Infrastructure and facilities

Full-time technical staff provide research support including the provision of bespoke programming and equipment for experiments, as well as space, resource and health and safety management. An undergraduate participant database and a community participant database are available to recruit participants. The department has a range of purpose-built facilities including practical and project rooms, a computing suite, and several specialised laboratories. The Department of Psychology has a number of Research Centres, each with their own facilities:

Comparative and Evolutionary Psychology

The department runs the Macaque Study Centre, a unique facility for cognitive and behavioural research with crested macaques (Macaca nigra), which was opened in 2011 as a joint venture between the University of Portsmouth and Marwell Wildlife (Winchester, UK).

The Dog Cognition Centre, a publicly-accessible venue which welcomes citizens and their pets, enhances the department’s work in comparative social cognition, specifically theory of mind related skills in different species. A centre focusing on canine cognition, rather than behaviour, is unique in the UK.

Forensic Psychology

The Psychology of Applied Cognition laboratory allows for simultaneous and efficient testing of multiple participants under controlled conditions. Researchers investigate a variety of topics relating to perception, memory, social cognition, and decision-making in applied settings with a focus on understanding the causes of human error, and the development of protocols designed to reduce human error and improve judgement and performance.

Situated Action and Communication

The department’s toddler suite is used for research exploring child behaviour in a setting that mimics a domestic living space. Recent research using this laboratory investigated the early social and emotional development of young infants with Down syndrome in dyadic and triadic interactions compared to typically developing infants. The infant laboratory’s purpose built has been used to investigate young infants' sensitivity to contingencies such as responses to synchronous and asynchronous intimate face-to-face interactions.
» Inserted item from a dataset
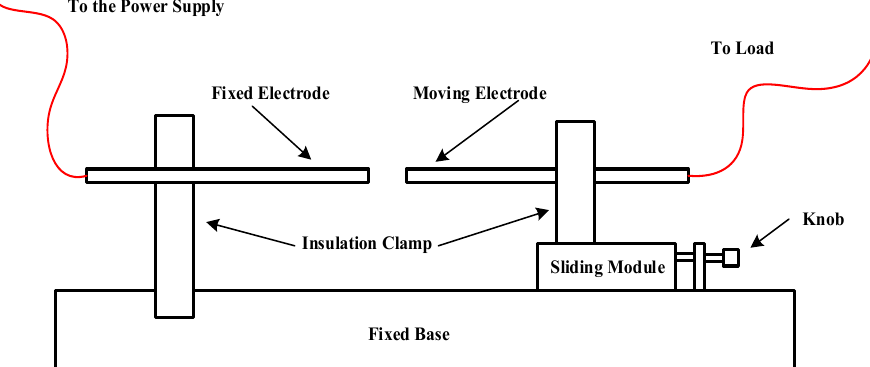
Figure 3. Diagram of the arc generator.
Cross-centre research facilities

Eye-tracking laboratories allow researchers to monitor behaviour indicative of attention and are equipped with four eye-tracking systems: the SR Research Eyelink II; SR Research Eyelink 1000; the SMI iView xRED and the SMI iView xHED system. The centre’s main observation suite features one-way mirrors, digital video recording and remote audio-visual equipment and has been used for all types of observational work including testing minority influence scenarios and deception studies.

The Psychophysiology laboratory facilities include state-of-the-art, 64-channel (BrainVision) and 32-channel (NeuroScan) systems, which allows the recording and analysis of electroencephalograms (EEG) and event related potentials (ERP). The facilities may also be used for recording electrodermal activity, heart activity, electromyographic activity, blood pressure and respiration.

The digital, audio, visual editing lab has dedicated computing facilities that run the latest version of Observer (TM) video analysis software, InterAct (TM) video analysis software, and Adobe Premier Pro digital video editing software. There is also soundproofed audio laboratory. A pressure mat system produces accurate and reliable measures of body movement, used to explore infants’ anticipatory responses to intentional parental movements, as well as non-verbal behaviour associated with deception. Thermal imaging cameras are used to measure body temperature changes associated with deception and embarrassment. The centre has a motion capture laboratory which is equipped with 12 cameras using Qualisys software, and is used intensively by research in the Situated Action and Communication Centre.